WORK INSTRUCTIONS – Can you update the lines of the records starting with the line with "on Google Calendar" and going on through the line with "of each meeting.", replacing "moderator" with "facilitator" and changing nothing else, then return only those lines?

Data drawn from a collection
____________________

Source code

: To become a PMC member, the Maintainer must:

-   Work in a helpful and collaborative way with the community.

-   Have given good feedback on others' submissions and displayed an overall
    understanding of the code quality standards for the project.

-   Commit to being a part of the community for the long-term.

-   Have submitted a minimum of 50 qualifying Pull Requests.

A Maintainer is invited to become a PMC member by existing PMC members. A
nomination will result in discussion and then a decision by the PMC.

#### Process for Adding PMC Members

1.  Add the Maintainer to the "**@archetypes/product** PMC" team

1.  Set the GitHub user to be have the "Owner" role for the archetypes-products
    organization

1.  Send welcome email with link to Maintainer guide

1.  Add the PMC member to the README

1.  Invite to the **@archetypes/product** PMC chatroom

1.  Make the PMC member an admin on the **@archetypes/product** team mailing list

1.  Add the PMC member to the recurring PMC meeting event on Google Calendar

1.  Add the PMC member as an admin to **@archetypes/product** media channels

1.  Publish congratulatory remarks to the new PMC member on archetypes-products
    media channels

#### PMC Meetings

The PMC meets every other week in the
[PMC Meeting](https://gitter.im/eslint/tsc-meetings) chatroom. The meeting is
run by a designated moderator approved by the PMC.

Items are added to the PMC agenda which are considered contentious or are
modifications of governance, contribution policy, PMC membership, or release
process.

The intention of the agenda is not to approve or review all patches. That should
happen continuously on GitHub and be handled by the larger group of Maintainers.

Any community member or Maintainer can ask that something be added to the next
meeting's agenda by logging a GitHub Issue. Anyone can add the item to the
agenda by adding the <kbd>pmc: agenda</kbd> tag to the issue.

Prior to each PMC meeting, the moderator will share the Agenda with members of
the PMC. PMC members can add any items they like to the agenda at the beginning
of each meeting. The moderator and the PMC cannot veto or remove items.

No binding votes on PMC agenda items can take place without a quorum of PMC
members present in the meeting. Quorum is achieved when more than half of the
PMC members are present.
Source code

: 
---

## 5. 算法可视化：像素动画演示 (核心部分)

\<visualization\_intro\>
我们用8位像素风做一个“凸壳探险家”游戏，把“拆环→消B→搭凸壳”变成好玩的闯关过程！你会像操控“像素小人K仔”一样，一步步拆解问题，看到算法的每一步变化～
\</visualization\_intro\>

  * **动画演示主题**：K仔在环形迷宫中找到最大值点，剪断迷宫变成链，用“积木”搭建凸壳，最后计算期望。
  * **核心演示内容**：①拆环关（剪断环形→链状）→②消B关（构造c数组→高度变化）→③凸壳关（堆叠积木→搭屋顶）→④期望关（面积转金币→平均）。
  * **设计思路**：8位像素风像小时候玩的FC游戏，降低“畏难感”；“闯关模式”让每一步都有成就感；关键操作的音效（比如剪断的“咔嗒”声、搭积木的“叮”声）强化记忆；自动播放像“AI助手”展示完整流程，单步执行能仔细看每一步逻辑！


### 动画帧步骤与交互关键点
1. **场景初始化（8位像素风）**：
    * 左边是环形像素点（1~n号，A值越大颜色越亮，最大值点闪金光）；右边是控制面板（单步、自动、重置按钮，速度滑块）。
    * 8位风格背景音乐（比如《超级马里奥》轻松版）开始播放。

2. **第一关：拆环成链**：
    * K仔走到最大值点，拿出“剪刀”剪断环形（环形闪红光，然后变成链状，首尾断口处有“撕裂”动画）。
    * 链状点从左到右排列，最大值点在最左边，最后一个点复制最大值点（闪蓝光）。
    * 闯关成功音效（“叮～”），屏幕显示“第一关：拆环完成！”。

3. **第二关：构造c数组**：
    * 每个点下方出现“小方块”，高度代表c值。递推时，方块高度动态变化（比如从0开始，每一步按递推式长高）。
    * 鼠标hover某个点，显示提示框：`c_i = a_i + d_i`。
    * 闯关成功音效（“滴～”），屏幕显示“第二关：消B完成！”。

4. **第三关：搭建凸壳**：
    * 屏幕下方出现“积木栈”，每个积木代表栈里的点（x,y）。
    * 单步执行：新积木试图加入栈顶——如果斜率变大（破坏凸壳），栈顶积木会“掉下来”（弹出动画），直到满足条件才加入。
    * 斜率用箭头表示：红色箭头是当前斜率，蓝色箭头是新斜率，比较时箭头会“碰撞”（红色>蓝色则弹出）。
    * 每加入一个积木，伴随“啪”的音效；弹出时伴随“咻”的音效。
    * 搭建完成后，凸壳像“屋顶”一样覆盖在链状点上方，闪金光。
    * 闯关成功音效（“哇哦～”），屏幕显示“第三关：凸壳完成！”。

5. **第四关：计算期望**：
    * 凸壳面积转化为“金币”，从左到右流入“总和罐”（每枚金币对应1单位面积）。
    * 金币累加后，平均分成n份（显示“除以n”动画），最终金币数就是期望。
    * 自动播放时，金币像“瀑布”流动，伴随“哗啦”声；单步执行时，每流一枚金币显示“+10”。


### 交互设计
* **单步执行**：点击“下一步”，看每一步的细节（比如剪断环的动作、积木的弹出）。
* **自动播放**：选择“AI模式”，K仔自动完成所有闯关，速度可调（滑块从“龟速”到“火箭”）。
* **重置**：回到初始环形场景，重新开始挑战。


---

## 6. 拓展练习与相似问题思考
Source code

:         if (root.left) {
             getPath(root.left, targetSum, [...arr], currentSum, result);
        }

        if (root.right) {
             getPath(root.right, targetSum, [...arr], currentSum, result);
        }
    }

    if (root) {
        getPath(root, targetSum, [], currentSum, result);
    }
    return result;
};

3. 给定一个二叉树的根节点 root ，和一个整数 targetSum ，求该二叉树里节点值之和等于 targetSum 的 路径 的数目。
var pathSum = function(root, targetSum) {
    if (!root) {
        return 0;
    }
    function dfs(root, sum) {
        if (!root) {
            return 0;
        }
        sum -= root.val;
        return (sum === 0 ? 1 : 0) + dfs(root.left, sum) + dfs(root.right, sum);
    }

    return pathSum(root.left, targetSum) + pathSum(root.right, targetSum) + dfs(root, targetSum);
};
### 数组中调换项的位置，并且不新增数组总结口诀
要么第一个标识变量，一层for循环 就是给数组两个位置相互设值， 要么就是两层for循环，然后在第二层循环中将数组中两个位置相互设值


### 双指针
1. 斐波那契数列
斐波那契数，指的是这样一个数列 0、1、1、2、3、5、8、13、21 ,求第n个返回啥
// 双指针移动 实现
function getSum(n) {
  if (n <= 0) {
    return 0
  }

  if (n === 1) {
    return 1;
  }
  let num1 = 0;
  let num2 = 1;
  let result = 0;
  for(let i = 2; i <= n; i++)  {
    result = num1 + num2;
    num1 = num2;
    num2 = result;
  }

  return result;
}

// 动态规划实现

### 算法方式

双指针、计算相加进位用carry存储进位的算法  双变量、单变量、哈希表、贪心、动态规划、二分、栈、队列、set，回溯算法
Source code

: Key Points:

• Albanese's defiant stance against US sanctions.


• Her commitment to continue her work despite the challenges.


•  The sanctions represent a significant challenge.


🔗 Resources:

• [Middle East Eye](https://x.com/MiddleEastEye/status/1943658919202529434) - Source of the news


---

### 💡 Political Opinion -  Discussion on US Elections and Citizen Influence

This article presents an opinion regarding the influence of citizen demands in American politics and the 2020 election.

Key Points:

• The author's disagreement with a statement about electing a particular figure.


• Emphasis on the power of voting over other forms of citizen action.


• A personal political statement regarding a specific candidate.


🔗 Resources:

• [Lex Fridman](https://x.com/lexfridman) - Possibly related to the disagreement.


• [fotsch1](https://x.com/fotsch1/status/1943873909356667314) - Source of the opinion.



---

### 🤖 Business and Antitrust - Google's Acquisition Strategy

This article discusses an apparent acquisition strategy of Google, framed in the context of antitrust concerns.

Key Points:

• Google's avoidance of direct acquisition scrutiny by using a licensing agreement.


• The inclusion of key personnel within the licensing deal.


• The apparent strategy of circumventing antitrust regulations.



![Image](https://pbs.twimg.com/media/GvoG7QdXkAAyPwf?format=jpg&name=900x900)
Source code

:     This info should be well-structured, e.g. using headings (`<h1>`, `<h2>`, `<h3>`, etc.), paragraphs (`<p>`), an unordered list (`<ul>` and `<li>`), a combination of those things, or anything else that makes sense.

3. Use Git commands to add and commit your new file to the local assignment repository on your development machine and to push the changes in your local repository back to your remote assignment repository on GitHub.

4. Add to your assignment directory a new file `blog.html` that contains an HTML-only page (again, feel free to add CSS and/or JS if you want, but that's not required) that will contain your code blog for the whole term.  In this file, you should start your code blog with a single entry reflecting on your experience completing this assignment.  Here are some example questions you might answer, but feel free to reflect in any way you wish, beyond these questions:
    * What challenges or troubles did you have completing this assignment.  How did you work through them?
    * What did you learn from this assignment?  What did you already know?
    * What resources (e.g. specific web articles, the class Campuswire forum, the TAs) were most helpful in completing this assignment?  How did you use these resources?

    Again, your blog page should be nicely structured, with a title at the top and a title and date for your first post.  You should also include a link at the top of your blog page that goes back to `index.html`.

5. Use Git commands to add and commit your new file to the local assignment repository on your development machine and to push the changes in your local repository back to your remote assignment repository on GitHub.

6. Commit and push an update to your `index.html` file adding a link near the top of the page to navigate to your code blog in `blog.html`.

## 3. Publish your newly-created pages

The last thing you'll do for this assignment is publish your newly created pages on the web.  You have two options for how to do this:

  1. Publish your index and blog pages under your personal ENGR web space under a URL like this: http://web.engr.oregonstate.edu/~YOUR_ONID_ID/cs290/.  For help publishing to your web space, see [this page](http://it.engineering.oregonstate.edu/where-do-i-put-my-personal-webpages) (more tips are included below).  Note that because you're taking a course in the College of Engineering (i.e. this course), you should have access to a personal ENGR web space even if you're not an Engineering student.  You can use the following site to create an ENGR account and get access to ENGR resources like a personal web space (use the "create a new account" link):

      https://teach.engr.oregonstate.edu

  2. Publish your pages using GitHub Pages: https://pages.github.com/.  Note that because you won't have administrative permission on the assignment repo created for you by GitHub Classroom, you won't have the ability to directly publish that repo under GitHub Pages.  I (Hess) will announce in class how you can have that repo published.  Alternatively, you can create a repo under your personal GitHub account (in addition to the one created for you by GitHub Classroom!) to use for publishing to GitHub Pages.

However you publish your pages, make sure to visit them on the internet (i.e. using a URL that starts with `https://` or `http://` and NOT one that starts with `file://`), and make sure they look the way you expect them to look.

____________________

RESULT OF THIS TASK –
1.  Add the PMC member to the recurring PMC meeting event on Google Calendar

1.  Add the PMC member as an admin to **@archetypes/product** media channels

1.  Publish congratulatory remarks to the new PMC member on archetypes-products
    media channels

#### PMC Meetings

The PMC meets every other week in the
[PMC Meeting](https://gitter.im/eslint/tsc-meetings) chatroom. The meeting is
run by a designated facilitator approved by the PMC.

Items are added to the PMC agenda which are considered contentious or are
modifications of governance, contribution policy, PMC membership, or release
process.

The intention of the agenda is not to approve or review all patches. That should
happen continuously on GitHub and be handled by the larger group of Maintainers.

Any community member or Maintainer can ask that something be added to the next
meeting's agenda by logging a GitHub Issue. Anyone can add the item to the
agenda by adding the <kbd>pmc: agenda</kbd> tag to the issue.

Prior to each PMC meeting, the facilitator will share the Agenda with members of
the PMC. PMC members can add any items they like to the agenda at the beginning
of each meeting. The facilitator and the PMC cannot veto or remove items.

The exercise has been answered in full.